PAGE EXTRACT —
Hmmm, sounds like an "Exhaust crossover cutout" should be entered in the Produce suggestion area of this site. :rolleyes: Right next to the new and improved "hair splitter"! :D

Maybe something to the RamIV/HO intake with separate exhaust crossover? I blocked the x-over on my car when changing from T1 to iron intake. I was surprised that there doesn't seem to be a big gain on the bottom end but noticeable loss on the top end (still have a lot of carb tuning to do which could have a large effect due to the less open plenum). Next step would be 180 degree headers, but good luck stuffing them under a t/a.

The first thing you need to make a distinction about is whether you just put a sheet of tin to block off the heat riser, or actually make a pour and shape the exhaust ports. I just cannot see how streamlining the exhaust port would hurt power output at any part of the RPM range.

The 4/6 and 3/5 exhaust ports are a disaster with the gigantic holes allowing all four cylinder exhaust ports to cross talk to each other. We just pulled down my friends 455 that suffered a cracked cylinder wall in #4 cylinder. All four cylinders (3,4,5,6) showed the steam cleaning effect of the introduced water in only #4. Now if they they share gulping the water mixture out of #4 exhaust, then there is WAY too much activity going on in the crossover system. Cylinders 1,2,7,8 did not show any signs of steam cleaning so I'm pretty sure it was caused by the blended crossover system.

INFORMATION GIVEN —
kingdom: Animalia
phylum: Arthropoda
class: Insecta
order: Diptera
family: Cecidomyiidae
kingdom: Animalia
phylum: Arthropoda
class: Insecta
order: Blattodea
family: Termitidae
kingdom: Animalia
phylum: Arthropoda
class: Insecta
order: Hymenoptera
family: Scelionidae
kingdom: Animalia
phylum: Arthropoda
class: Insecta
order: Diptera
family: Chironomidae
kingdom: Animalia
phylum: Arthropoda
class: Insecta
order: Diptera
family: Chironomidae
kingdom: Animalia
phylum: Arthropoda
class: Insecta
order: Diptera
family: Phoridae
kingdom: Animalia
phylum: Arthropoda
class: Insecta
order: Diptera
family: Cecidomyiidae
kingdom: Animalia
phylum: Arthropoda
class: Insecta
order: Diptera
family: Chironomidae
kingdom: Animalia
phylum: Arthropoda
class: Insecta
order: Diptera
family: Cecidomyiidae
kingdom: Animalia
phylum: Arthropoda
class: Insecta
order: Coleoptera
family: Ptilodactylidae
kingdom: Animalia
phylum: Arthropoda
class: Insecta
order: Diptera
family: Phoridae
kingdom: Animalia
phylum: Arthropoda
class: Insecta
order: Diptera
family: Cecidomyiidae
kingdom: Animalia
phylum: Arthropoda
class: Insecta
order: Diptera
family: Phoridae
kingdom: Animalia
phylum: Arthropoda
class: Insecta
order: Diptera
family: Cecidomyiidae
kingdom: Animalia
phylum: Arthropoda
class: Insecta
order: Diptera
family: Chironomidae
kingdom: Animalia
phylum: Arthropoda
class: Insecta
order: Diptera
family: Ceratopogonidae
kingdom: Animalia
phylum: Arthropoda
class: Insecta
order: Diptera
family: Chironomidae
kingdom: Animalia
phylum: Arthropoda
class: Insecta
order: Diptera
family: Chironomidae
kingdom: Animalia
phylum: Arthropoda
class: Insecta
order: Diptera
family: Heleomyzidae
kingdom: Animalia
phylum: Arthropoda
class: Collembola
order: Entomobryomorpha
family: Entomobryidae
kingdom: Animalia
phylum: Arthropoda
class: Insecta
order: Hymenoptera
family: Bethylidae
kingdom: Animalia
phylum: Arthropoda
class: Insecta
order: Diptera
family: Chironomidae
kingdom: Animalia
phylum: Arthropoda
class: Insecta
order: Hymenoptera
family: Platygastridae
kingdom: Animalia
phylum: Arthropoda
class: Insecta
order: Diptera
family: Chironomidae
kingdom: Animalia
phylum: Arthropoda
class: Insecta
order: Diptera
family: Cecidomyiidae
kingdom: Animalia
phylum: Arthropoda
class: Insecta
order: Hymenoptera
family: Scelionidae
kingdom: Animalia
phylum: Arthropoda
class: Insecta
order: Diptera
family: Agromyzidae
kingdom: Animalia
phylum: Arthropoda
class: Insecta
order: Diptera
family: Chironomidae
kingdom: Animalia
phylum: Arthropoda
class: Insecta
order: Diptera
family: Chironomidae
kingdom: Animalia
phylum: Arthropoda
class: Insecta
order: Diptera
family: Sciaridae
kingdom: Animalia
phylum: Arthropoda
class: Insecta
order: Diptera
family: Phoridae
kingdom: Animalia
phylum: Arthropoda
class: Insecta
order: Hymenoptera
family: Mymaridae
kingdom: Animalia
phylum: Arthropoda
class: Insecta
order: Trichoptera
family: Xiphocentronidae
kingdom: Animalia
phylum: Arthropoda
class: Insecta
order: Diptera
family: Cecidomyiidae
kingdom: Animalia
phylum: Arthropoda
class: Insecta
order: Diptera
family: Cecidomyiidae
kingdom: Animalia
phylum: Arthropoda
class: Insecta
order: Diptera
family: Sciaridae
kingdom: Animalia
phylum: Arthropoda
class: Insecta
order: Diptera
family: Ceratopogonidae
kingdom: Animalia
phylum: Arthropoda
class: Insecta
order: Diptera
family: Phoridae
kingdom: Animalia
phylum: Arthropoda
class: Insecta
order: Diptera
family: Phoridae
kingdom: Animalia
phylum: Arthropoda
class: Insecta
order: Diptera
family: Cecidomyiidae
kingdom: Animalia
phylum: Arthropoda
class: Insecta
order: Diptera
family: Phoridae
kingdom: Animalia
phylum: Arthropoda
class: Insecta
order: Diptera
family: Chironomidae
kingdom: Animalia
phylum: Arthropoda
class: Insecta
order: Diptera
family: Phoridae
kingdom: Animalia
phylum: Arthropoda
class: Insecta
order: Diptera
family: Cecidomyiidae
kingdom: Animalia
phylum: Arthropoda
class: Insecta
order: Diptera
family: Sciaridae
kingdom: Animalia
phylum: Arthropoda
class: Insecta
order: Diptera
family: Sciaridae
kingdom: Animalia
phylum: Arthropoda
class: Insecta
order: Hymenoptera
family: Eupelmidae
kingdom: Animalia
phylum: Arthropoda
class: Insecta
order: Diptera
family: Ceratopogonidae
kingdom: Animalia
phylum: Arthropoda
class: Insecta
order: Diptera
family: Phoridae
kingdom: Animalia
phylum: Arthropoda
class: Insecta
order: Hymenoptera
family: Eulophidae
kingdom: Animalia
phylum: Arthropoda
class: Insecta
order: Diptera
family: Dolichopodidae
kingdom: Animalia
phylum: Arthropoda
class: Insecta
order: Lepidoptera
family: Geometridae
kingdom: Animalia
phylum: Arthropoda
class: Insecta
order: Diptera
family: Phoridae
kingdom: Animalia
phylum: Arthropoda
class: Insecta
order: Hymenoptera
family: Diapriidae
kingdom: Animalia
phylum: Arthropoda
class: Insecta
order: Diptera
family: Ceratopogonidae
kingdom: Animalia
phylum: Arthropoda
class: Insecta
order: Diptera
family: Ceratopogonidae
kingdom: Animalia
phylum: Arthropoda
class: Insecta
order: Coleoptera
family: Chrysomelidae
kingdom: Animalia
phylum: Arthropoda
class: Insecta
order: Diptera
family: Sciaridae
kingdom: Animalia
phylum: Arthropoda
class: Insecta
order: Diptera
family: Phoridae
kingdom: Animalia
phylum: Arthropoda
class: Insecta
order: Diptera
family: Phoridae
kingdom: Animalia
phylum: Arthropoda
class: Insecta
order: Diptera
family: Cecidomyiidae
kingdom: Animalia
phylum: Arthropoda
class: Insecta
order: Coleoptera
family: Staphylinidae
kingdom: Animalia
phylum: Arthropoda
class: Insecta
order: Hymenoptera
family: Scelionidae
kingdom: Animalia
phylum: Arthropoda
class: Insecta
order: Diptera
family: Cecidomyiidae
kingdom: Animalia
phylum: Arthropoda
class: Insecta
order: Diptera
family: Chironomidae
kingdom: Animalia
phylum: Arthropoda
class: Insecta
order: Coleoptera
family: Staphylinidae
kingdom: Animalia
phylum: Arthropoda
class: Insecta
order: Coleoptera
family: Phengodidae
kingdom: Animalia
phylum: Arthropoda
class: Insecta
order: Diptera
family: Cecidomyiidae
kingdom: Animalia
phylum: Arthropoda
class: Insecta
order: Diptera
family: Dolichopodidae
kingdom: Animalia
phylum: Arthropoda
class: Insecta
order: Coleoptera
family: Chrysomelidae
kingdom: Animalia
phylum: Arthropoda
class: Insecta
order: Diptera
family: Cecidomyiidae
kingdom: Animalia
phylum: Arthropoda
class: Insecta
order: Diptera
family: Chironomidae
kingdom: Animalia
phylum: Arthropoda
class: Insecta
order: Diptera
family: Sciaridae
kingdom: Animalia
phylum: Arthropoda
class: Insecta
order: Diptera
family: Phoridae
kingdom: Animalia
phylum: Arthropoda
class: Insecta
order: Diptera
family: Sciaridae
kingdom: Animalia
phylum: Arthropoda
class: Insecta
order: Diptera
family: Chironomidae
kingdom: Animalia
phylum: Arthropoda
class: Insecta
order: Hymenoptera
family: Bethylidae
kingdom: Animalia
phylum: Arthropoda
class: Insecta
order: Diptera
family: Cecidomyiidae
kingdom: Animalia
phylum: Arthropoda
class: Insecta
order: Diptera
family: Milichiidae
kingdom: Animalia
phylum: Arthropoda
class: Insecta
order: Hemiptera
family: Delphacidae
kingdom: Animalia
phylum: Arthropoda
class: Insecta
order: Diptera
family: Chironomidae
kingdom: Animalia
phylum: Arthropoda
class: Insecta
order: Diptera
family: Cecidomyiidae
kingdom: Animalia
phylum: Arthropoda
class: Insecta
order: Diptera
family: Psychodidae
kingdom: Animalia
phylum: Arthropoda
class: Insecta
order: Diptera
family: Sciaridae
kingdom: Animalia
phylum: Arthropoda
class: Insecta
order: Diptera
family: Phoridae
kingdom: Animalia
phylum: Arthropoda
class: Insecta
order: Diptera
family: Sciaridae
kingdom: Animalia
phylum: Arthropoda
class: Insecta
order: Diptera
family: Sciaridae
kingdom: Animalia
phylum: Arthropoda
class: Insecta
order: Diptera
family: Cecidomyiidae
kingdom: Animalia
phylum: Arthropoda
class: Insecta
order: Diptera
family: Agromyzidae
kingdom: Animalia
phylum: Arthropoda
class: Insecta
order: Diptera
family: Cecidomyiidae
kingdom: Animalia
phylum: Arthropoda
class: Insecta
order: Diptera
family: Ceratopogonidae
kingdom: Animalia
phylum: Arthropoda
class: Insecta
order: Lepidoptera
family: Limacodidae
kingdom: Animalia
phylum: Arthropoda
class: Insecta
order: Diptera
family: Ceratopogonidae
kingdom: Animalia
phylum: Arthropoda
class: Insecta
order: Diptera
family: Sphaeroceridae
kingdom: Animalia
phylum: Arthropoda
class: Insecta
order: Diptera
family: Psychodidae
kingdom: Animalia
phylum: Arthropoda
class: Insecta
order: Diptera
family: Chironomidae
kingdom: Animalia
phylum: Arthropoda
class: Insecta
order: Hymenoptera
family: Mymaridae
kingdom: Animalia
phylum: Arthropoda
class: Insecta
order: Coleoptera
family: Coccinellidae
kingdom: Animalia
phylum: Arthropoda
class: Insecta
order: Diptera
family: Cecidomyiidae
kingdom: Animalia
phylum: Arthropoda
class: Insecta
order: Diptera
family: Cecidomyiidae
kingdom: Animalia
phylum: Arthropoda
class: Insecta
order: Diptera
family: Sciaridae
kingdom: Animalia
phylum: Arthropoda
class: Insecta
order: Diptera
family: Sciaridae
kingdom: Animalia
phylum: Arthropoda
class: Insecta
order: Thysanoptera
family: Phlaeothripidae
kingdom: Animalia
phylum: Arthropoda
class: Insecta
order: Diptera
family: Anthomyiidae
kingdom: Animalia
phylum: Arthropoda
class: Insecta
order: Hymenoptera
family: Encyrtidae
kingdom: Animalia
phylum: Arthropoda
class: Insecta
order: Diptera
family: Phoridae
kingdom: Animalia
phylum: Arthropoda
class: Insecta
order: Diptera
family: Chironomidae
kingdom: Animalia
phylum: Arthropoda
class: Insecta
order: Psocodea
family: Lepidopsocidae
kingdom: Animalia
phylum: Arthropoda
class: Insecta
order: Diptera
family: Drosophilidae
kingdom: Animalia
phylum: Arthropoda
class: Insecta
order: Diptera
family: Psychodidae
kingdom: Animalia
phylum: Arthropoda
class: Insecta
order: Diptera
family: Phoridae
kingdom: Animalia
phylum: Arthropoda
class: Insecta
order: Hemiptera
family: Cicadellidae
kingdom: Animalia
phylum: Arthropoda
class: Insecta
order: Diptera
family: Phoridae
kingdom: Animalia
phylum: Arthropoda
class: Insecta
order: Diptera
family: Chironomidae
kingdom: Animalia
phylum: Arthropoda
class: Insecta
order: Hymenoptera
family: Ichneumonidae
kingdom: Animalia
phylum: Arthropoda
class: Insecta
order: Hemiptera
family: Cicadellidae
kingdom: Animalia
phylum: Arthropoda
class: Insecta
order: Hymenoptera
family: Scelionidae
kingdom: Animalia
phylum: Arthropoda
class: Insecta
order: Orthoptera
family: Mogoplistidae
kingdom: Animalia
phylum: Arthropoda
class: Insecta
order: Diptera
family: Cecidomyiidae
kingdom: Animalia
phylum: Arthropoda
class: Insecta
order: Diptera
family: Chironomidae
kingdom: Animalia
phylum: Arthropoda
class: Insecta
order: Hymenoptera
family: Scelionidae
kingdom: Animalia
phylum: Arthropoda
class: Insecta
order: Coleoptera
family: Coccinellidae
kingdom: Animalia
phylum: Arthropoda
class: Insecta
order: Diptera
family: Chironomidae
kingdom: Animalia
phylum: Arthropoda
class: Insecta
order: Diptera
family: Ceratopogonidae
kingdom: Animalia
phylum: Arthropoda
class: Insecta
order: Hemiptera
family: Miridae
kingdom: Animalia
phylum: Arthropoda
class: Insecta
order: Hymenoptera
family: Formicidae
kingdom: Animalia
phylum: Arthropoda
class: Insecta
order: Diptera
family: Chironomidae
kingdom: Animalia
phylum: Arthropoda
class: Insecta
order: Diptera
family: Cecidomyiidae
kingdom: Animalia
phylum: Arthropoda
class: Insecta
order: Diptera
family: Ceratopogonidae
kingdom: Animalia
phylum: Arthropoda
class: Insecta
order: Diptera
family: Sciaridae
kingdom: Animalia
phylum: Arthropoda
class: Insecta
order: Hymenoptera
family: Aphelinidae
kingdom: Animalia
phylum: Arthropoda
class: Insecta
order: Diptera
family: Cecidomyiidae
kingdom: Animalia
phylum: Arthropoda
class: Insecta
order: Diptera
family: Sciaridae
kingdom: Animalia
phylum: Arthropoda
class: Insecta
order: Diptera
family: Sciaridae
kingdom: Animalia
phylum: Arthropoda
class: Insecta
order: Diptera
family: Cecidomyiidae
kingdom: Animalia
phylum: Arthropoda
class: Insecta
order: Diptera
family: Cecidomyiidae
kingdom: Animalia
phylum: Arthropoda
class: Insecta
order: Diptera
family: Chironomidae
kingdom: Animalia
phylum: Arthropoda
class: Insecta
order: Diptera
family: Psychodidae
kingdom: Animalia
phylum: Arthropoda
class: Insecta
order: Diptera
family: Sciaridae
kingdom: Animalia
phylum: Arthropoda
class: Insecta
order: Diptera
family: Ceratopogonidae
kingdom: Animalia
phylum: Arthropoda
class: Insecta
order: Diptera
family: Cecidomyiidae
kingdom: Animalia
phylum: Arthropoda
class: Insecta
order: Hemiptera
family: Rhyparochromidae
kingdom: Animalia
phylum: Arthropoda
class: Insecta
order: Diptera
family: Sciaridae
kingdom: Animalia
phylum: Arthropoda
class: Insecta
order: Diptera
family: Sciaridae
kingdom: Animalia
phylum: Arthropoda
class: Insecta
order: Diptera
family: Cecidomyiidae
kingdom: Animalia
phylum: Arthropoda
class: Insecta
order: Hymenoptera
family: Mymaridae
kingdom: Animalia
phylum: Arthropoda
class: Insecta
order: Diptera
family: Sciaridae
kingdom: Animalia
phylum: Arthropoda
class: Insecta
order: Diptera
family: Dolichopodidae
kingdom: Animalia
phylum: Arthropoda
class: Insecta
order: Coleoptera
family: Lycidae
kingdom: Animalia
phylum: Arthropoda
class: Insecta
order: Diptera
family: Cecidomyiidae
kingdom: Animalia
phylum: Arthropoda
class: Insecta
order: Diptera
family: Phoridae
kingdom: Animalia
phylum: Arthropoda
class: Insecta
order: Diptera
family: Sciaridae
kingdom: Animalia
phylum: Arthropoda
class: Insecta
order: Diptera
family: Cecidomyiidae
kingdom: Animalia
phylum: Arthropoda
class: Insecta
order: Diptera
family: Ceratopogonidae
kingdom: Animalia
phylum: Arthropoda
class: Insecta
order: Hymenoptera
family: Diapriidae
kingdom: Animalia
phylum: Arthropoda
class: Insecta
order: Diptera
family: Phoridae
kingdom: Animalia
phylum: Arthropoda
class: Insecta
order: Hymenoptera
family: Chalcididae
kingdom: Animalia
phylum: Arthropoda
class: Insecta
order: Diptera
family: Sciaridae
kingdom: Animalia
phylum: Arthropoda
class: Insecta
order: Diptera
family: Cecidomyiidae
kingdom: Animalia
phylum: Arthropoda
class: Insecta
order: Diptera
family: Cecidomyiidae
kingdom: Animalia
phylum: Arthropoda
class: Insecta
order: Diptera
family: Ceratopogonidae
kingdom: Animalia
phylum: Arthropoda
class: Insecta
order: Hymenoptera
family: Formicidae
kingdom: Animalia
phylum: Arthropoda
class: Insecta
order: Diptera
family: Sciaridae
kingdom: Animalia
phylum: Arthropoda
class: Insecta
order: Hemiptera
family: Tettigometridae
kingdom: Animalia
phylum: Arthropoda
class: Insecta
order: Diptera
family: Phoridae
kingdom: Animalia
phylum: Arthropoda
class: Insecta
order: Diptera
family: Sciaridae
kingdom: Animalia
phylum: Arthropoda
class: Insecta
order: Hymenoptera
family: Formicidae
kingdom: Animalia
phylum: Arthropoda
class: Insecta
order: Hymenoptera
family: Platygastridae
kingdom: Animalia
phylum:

WHAT NEEDS TO BE DONE —
Transcribe the whole forum thread about blocking the exhaust crossover, word for word.

ANSWER IN FULL —
Hmmm, sounds like an "Exhaust crossover cutout" should be entered in the Produce suggestion area of this site. :rolleyes: Right next to the new and improved "hair splitter"! :D

Maybe something to the RamIV/HO intake with separate exhaust crossover? I blocked the x-over on my car when changing from T1 to iron intake. I was surprised that there doesn't seem to be a big gain on the bottom end but noticeable loss on the top end (still have a lot of carb tuning to do which could have a large effect due to the less open plenum). Next step would be 180 degree headers, but good luck stuffing them under a t/a.

The first thing you need to make a distinction about is whether you just put a sheet of tin to block off the heat riser, or actually make a pour and shape the exhaust ports. I just cannot see how streamlining the exhaust port would hurt power output at any part of the RPM range.

The 4/6 and 3/5 exhaust ports are a disaster with the gigantic holes allowing all four cylinder exhaust ports to cross talk to each other. We just pulled down my friends 455 that suffered a cracked cylinder wall in #4 cylinder. All four cylinders (3,4,5,6) showed the steam cleaning effect of the introduced water in only #4. Now if they they share gulping the water mixture out of #4 exhaust, then there is WAY too much activity going on in the crossover system. Cylinders 1,2,7,8 did not show any signs of steam cleaning so I'm pretty sure it was caused by the blended crossover system.